La ricerca ha analizzato i dati raccolti dal 2002 al 2018 relativi a oltre un milione di adolescenti di età compresa tra 11 e 15 anni, metà maschi e metà femmine. Lo studio ha valutato l'associazione tra IMC e difficoltà di salute mentale, misurate attraverso una scala di 8 parametri che valuta sintomi psicosomatici come sentirsi giù, irritabilità, nervosismo e difficoltà del sonno. I ricercatori hanno controllato vari confondenti, tra cui il sesso, la convivenza con i genitori, la presenza di fratelli, la pressione accademica, l'esperienza di bullismo, l'affluenza familiare, il tempo trascorso davanti agli schermi e l'attività fisica.
L'analisi ha evidenziato un'associazione a U tra IMC e salute mentale. Gli adolescenti con un basso peso corporeo e quelli con sovrappeso o obesità hanno riportato un aumento dei sintomi psicosomatici rispetto a quelli con peso normale.

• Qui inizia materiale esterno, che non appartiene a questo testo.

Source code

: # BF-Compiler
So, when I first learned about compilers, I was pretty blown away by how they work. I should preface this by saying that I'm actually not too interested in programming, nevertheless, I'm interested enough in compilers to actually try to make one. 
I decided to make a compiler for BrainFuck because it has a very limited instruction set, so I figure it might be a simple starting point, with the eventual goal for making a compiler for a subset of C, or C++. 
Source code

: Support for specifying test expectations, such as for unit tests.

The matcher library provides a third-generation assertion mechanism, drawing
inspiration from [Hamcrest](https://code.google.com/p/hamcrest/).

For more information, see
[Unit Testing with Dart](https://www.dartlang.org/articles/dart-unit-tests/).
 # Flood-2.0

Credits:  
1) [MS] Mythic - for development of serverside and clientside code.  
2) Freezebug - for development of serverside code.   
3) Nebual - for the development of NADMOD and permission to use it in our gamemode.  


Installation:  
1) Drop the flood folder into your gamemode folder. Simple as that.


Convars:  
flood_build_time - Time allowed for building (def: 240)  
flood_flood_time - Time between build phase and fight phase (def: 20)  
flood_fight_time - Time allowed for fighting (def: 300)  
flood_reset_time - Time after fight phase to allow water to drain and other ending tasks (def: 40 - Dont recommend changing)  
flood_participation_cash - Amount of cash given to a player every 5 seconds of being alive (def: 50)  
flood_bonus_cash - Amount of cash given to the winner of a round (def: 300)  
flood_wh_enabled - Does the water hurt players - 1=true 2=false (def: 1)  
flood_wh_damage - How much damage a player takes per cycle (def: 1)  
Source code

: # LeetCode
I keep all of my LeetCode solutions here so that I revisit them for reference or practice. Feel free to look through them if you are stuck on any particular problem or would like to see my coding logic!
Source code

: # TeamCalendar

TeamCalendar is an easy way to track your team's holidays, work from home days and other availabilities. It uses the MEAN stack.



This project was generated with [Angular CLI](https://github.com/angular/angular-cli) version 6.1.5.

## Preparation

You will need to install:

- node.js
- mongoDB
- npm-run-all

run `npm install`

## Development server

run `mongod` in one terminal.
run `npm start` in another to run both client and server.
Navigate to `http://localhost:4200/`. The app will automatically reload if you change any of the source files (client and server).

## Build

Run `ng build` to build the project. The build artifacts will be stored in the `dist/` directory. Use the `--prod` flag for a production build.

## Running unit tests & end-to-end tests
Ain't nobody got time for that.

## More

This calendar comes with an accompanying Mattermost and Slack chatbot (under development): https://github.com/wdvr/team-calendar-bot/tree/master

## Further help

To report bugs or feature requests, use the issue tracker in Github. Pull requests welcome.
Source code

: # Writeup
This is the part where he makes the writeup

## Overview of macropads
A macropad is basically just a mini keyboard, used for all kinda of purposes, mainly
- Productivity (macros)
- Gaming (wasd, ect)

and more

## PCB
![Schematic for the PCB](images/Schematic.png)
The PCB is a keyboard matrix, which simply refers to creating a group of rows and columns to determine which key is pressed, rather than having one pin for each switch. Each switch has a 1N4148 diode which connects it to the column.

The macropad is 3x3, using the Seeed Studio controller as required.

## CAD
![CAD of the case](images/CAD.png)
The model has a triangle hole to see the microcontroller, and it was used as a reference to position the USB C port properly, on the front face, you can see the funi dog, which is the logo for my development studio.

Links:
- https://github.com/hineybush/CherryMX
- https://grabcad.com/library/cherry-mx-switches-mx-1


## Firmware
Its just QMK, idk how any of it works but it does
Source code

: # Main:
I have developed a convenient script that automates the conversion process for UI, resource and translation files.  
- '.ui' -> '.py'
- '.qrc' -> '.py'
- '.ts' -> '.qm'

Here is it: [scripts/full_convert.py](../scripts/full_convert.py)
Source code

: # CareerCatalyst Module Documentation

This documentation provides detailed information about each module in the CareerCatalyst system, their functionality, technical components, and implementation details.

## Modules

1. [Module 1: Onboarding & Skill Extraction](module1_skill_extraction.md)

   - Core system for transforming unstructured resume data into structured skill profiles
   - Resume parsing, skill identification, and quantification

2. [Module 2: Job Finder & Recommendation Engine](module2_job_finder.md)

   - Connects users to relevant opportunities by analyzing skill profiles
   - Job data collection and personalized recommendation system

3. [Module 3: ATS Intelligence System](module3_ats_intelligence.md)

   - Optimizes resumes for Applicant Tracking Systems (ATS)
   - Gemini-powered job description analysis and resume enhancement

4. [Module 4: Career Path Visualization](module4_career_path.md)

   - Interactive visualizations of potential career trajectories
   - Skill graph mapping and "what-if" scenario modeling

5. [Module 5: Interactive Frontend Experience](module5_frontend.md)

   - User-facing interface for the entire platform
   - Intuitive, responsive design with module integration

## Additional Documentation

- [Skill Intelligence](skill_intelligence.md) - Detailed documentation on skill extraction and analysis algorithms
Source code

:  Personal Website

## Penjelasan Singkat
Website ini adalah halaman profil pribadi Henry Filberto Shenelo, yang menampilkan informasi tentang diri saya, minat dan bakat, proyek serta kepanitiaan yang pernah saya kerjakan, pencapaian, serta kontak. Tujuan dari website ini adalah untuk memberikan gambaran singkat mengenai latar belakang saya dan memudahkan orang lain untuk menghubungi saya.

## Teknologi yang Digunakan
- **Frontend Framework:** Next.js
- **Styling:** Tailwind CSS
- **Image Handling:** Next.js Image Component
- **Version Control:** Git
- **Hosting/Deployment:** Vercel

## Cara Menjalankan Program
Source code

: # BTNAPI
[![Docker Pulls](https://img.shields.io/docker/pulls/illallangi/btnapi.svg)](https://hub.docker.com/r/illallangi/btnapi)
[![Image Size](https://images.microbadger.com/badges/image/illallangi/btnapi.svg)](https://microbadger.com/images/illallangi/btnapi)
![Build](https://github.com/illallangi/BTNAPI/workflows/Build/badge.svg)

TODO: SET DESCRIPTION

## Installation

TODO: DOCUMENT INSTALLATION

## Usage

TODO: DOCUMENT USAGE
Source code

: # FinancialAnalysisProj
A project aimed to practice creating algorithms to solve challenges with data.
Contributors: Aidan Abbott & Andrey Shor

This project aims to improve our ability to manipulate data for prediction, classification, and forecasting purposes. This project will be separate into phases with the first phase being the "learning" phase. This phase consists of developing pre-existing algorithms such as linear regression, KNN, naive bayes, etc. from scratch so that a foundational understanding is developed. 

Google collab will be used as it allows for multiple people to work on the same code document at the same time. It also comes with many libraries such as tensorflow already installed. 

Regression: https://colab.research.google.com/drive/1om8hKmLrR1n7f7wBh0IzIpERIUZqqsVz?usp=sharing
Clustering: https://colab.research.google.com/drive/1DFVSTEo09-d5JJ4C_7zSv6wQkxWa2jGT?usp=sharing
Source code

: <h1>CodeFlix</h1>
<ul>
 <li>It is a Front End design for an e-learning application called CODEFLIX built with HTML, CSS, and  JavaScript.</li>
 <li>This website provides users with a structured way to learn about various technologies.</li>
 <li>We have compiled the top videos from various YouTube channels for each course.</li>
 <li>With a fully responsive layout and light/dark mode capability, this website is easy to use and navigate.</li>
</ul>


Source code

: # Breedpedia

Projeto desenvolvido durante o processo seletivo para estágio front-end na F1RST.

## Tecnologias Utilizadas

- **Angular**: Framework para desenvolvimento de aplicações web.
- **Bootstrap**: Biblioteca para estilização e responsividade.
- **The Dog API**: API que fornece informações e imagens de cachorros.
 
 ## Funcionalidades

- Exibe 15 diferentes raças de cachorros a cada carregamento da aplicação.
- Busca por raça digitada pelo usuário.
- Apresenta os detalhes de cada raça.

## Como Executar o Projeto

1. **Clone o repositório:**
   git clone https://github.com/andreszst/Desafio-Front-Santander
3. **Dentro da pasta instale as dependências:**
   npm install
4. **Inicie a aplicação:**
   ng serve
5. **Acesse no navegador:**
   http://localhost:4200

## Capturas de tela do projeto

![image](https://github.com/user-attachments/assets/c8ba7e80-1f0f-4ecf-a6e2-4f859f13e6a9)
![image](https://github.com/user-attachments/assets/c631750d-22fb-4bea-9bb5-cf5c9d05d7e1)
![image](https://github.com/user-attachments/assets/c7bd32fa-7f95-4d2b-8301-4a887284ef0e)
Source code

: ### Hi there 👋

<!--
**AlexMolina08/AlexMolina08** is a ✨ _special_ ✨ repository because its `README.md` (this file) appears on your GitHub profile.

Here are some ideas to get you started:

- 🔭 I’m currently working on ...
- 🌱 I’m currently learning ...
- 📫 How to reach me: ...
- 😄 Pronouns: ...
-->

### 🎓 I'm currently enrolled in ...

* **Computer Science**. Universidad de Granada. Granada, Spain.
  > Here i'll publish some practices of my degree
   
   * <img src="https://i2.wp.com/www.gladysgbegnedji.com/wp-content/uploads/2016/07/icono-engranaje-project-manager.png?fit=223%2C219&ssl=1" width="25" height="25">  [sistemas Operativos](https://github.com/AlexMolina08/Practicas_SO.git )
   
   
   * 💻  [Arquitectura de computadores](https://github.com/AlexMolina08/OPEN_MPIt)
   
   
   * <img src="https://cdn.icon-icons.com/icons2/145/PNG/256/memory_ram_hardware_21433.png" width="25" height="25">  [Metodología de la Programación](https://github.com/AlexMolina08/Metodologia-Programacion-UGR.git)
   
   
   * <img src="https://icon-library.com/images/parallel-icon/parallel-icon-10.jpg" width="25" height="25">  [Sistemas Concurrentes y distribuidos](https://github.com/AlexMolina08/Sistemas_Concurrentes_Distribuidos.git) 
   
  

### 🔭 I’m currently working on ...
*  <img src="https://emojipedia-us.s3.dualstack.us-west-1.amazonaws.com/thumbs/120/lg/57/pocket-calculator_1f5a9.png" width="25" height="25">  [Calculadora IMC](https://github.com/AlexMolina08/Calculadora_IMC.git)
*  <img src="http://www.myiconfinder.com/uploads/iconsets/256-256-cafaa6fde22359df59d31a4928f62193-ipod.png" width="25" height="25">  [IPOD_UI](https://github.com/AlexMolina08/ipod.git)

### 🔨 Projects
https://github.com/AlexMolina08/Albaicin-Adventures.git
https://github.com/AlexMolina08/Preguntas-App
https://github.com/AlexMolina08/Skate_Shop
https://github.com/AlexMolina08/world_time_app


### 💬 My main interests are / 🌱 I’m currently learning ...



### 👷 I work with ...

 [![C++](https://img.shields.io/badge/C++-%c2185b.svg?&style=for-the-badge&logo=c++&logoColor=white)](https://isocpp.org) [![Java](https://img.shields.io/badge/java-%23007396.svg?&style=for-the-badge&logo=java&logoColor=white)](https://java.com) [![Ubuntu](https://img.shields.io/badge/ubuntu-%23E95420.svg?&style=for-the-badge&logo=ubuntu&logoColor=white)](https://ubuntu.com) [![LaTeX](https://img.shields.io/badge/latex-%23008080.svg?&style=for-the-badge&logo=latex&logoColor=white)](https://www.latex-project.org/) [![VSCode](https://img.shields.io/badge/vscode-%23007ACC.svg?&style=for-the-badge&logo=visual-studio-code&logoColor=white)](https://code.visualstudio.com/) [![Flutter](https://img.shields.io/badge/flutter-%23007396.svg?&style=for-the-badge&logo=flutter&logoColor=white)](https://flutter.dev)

I sintomi psicosomatici sono aumentati significativamente nel tempo rispetto al 2002, con aumenti notevoli osservati nel 2006, 2010, 2014 e 2018.
Le ragazze hanno riportato significativamente più preoccupazioni psicosomatiche rispetto ai ragazzi. Anche passando dalla scuola primaria alla secondaria, le preoccupazioni psicosomatiche sono aumentate significativamente.
“Questi risultati sottolineano l'urgenza di interventi mirati a migliorare l'immagine corporea e il benessere mentale degli adolescenti” conclude Chen.